September 29, 2021 - 20:0

TEHRAN – A selection of eleven elements and properties involving the 1980-1988 Iran-Iraq war, which is called Sacred Defense in the Islamic Republic, have recently been added to the national heritage list.

Designated from the provinces of Khuzestan, Khorasan Razavi, and East Azarbaijan, the new entries include a customs building, an embankment, an underground hospital, as well as war elements and evidence existing in a mosque, and in a garrison,  Mehr reported on Tuesday.

For those interested to visit an epitome of frontlines elsewhere from the former battlefields, Tehran embraces several destinations; the Sacred Defense Museum, Tehran Peace Museum, and Behesht-e Zahra—a graveyard where many of the martyrs are buried. The epic-scale Sacred Defense Museum does bargain something different in modern Iranian history where you can delve into wreckages of rockets, tanks, rifles, vessels, mortars, radars, air defense systems, grounded jets, military supplies, and artillery pieces amongst others.

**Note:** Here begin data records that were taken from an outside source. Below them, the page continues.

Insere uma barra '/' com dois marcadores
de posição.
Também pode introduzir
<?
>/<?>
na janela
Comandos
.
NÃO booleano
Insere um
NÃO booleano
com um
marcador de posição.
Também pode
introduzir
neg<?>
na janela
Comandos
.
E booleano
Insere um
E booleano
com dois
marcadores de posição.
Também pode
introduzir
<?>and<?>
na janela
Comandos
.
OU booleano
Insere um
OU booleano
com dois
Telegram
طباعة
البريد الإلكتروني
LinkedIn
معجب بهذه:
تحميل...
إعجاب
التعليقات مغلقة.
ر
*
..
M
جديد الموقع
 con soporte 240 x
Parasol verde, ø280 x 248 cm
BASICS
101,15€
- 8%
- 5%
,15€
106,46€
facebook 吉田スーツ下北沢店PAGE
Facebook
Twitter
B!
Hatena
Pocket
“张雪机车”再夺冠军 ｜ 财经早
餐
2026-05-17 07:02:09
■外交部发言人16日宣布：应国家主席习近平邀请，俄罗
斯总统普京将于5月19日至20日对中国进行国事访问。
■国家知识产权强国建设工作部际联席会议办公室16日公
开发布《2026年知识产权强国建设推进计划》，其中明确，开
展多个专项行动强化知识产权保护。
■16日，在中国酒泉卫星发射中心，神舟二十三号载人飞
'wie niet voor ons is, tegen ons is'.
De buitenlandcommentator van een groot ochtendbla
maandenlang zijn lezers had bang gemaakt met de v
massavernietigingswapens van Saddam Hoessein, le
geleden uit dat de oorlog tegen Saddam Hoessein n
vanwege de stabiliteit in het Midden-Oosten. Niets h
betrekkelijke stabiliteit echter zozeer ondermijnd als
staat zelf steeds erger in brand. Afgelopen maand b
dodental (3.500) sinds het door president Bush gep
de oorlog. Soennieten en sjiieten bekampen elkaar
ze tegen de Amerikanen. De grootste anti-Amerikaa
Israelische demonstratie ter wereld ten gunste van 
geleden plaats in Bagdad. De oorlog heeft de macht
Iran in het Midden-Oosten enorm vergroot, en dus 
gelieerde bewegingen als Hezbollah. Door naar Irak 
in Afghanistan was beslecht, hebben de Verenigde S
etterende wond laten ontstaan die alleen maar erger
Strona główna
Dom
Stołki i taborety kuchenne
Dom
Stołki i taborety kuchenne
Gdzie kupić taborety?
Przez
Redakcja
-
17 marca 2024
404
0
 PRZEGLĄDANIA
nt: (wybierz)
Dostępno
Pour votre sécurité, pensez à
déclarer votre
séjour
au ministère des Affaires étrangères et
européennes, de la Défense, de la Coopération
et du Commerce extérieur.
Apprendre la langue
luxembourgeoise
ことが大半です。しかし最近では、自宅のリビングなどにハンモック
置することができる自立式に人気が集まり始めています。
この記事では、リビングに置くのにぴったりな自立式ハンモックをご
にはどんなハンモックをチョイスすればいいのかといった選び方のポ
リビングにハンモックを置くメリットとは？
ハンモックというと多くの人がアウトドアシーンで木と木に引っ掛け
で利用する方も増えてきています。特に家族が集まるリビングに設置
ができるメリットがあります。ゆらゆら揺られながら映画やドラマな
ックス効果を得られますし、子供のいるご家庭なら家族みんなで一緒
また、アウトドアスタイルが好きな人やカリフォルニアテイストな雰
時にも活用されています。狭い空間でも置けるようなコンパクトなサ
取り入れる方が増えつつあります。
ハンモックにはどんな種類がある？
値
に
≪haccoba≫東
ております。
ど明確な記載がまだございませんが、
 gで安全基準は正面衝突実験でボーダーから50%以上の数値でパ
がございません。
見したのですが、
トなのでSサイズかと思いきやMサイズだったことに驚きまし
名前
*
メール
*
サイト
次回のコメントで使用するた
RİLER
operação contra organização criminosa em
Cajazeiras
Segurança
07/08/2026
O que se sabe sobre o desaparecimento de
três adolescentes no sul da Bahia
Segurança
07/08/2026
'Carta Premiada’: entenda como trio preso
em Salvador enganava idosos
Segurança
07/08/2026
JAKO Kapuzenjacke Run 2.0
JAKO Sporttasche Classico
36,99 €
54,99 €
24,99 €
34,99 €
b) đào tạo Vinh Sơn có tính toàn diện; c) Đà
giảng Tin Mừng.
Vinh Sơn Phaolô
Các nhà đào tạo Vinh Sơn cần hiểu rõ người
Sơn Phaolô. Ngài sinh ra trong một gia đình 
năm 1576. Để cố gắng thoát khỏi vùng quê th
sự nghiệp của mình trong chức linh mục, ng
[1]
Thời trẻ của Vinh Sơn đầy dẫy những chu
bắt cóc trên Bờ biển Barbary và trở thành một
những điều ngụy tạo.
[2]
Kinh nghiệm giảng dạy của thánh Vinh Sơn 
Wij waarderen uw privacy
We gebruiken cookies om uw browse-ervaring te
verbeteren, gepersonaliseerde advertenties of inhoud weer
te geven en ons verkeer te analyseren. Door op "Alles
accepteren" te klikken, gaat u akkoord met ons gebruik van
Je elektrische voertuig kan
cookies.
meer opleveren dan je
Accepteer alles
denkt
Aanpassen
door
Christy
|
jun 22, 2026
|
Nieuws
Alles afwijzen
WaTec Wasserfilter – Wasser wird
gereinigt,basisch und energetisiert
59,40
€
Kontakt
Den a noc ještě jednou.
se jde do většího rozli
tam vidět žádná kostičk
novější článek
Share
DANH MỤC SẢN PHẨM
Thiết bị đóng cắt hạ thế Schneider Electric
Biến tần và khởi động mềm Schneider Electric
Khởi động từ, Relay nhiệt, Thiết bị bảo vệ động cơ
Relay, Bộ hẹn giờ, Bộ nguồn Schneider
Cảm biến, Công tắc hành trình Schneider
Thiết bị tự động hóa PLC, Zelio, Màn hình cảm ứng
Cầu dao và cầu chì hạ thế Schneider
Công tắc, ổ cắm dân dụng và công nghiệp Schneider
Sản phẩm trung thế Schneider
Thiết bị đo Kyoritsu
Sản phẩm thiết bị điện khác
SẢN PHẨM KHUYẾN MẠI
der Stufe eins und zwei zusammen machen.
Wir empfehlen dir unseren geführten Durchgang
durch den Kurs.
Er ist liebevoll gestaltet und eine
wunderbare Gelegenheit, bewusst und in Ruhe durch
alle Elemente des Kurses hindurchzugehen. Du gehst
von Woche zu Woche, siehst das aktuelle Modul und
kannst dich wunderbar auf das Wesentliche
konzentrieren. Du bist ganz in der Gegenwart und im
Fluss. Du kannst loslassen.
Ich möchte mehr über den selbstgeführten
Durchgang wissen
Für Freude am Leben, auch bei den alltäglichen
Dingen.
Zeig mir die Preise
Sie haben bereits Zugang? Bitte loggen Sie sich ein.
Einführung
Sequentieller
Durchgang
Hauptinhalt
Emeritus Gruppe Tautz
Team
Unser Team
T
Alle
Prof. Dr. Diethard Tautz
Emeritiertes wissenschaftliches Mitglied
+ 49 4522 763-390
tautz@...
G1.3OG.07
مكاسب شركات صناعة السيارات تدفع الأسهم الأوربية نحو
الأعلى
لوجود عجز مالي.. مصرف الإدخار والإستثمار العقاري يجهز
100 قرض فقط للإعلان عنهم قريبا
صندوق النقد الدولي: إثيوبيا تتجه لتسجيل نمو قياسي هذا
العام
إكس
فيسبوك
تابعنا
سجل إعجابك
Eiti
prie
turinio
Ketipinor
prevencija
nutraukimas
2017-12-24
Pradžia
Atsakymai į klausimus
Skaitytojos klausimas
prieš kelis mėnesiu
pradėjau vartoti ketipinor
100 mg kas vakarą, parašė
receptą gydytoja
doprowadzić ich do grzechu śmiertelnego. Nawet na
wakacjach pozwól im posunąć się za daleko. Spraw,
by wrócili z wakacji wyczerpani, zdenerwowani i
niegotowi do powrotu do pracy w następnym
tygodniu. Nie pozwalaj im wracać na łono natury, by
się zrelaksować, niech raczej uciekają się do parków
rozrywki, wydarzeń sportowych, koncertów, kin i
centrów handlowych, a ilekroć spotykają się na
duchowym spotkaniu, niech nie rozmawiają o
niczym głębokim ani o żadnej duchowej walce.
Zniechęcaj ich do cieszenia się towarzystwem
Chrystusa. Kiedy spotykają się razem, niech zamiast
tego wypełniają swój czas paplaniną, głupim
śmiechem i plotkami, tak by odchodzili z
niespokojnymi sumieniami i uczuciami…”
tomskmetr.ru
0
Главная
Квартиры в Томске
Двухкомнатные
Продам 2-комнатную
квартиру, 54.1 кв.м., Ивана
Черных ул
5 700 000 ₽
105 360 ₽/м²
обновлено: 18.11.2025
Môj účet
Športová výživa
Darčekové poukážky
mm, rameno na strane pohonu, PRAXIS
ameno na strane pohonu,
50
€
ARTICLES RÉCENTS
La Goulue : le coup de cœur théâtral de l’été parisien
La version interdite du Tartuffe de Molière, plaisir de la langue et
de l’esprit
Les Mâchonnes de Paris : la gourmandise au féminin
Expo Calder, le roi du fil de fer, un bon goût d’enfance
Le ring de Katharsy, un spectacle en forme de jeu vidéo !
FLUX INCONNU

The Sacred Defense Museum is equipped with a state-of-the-art visual system including projections and video walls, while audio recordings relevant to each period contribute to its charm. The complex has vast garden areas, water features, and children’s play areas. Outside, a patchwork of domestically-manufactured armaments such as rockets, tanks, and artillery pieces are on show. Currently, some 15 museums related to the Sacred Defense are active across the country.

Former Iraqi President Saddam Hussein ordered the attack nearly 19 months after the victory of the Islamic Revolution, setting the stage for an eight year-war. It drew to a close in August 1988 and the United Nations declared Saddam as the initiator of the conflict.